Bring out the flavor with these simple tips!
Chana dal
For the ultimate creamy hummus, either spend a frustrating half-hour peeling a couple of cups of cooked chickpeas or buy chana dal—split chickpeas without the skins—and decide how to spend all that time you just saved. Don’t get me wrong—unpeeled whole chickpeas you cook yourself from dry make wonderful hummus. But chana dal renders next-level hummus with zero extra work.
Go here for the chana dal hummus recipe.
Go here for chocolate hummus made with chana dal.
Whole spices
When my daughter Charlotte makes dal or chana masala, she first cooks whole spices in hot oil—cumin seed, cloves, a cinnamon stick, black peppercorns a bay leaf and cardamom pods. So good!
Cardamom pods also find their way into my black tea. I brew looseleaf black tea along with 6 or 7 cardamom pods per pot. You can’t go back to bags of tea dust after drinking this. Sometimes I also add whole cloves, peppercorns, a cinnamon stick and fresh sliced ginger for simple chai.
For baking, we grind cinnamon sticks in an electric coffee grinder from the thrift shop. (Our thrift shop never seems to run out of these.) We grind small amounts so our cinnamon stays fresh.
Fresh ginger
Once I started adding fresh minced ginger to my pumpkin pie, I couldn’t go back. I spied sugar pie pumpkins at the farmers’ market last weekend so I’ll be making pumpkin pie after the weather cools down. Go here for the pumpkin pie recipe in my cookbook.
Shallots
In his book Kitchen Confidential, Anthony Bourdain revealed several secrets for cooking food at home that tastes as good as restaurant food. One of them: cook with shallots.

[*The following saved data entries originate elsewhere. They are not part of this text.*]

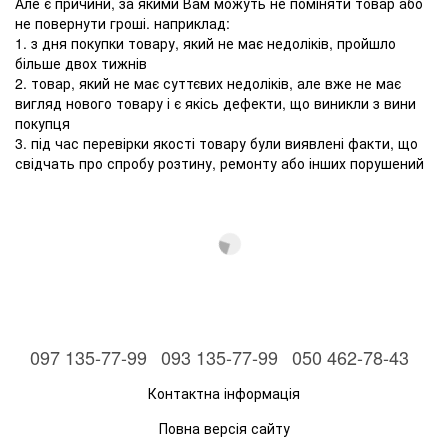
Але є причини, за якими Вам можуть не поміняти товар або
не повернути гроші. наприклад:
1. з дня покупки товару, який не має недоліків, пройшло
більше двох тижнів
2. товар, який не має суттєвих недоліків, але вже не має
вигляд нового товару і є якісь дефекти, що виникли з вини
покупця
3. під час перевірки якості товару були виявлені факти, що
свідчать про спробу розтину, ремонту або інших порушений
097 135-77-99
093 135-77-99
050 462-78-43
Контактна інформація
Повна версія сайту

You almost never see this item in a home kitchen, but out in the world they’re an essential ingredient. Shallots are one of the things—a basic prep item in every mise-en-place—which make restaurant food taste different from your food.
Anthony Bourdain, Kitchen Confidential
Shallots cost more than onions but other money-saving ingredients on this list will compensate for their higher price.
Whey
If you make ricotta or paneer or another type of cheese, you’ll have lots of whey on your hands. Save that to bake with. It softens bread dough and adds flavor. If you won’t use it right away, freeze it.
Wine vinegar
A bit of acid brightens the flavor of savory dishes like soups and sauces. It’s one of the easiest ways to elevate a dish.

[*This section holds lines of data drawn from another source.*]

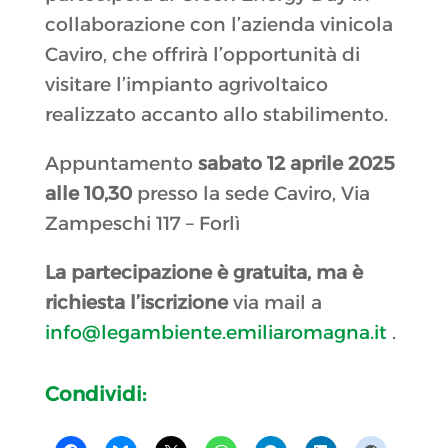
collaborazione con l’azienda vinicola
Caviro, che offrirà l’opportunità di
visitare l’impianto agrivoltaico
realizzato accanto allo stabilimento.
Appuntamento
sabato 12 aprile 2025
alle 10,30
presso la sede Caviro, Via
Zampeschi 117 – Forlì
La partecipazione è gratuita, ma è
richiesta l’iscrizione
via mail a
info@legambiente.emiliaromagna.it
.
Condividi:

If you want to cook with spectacular wine vinegar, you may want to try making your own. You’ll need wine, water and either a mother of vinegar or some Bragg’s apple cider vinegar containing the live mother (because most people don’t have a mother of vinegar lying around). You stir your ingredients together and wait. In my kitchen environment (high 60s to low 70s Fahrenheit), the vinegar ferments in about a month. Go here for the full instructions.
Roasted vegetables
Roasting vegetables concentrates the flavor. If you have a glut of vegetables on hand and don’t know what to do with them, roast them. This time of year, I roast lots of eggplant, zucchini, bell peppers, tomatoes and onions for ratatouille.

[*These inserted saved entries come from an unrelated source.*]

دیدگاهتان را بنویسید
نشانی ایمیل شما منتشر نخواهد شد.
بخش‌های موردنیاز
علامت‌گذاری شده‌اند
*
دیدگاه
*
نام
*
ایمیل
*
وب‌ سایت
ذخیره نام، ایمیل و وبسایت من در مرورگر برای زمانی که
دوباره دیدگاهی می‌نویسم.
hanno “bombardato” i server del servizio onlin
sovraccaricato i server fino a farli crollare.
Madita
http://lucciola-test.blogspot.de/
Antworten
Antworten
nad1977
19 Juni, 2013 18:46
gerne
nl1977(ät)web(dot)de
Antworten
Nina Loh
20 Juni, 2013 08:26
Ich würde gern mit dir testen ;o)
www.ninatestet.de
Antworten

Cut the vegetables into bite-size pieces, toss in olive oil, top with herbs (fresh rosemary is wonderful) and smashed garlic if desired, sprinkle with salt and roast at 400°F. I like to use separate trays for each variety of vegetable because their cooking times vary. Bell peppers may be ready after 20 minutes, onions after 40, for example.
Eat the roasted vegetables as is, fill a frittata or crepes, toss them in a grain bowl or salad (we love sweet potatoes or beets in our salads) or add them to pitas. You’ll find something to do with them!
Toasted nuts
Similar to vegetables, toasting brings out the flavor of nuts. If you take the few minutes necessary to toast raw nuts before baking muffins or tossing them into a salad or making nut butter, you will not be disappointed.
To toast nuts, spread them in a single layer on a baking sheet or cast-iron pan and toast them in the oven at 350°F. Shake the pan or stir the nuts after 5 minutes. Nuts such as pecans and walnuts may need only one or two more minutes of toasting. Denser almonds may need 4 to 5 more minutes. Keep a close eye on them. You want them fragrant, not burnt. Remove them from the pan immediately to stop toasting.
If I turn on the oven to bake sourdough discard banana bread, while it heats up, I toast the nuts that go into the bread. They toast more slowly as the oven heats but that doesn’t mean you can neglect them!
Cleanup is easy too. After the pan cools, wipe it clean with a cloth and put it away.
Wheat berries
I’m a bit obsessed with wheat berries. I wrote a full blog post on them here, which includes cooking instructions. I add cooked wheat berries to salads, grain bowls and vegetarian chili. They add a wonderful chewy bite and nutty flavor.
Ground up in my grain mill, wheat berries transform my sourdough bread. (I generally use about 40 percent freshly milled flour.) When I bite into a fresh slice of my bread made with home-milled wheat and rye, I get a little thrill knowing that even here in obscenely wealthy Silicon Valley, no one is eating bread better than what I produce in my small, modest kitchen.
My cookbook is a finalist for a cookbook award from the International Association of Culinary Professionals and has been shortlisted for a Taste Canada award! You can check out the book here.
Great tips. I always have shallots on hand. Steel cut oatmeal also tastes better if you roast it.Spaghetti squash shines in tacos. Better than trying to make it a substitute for pasta. Thx. Congrats on your recognition.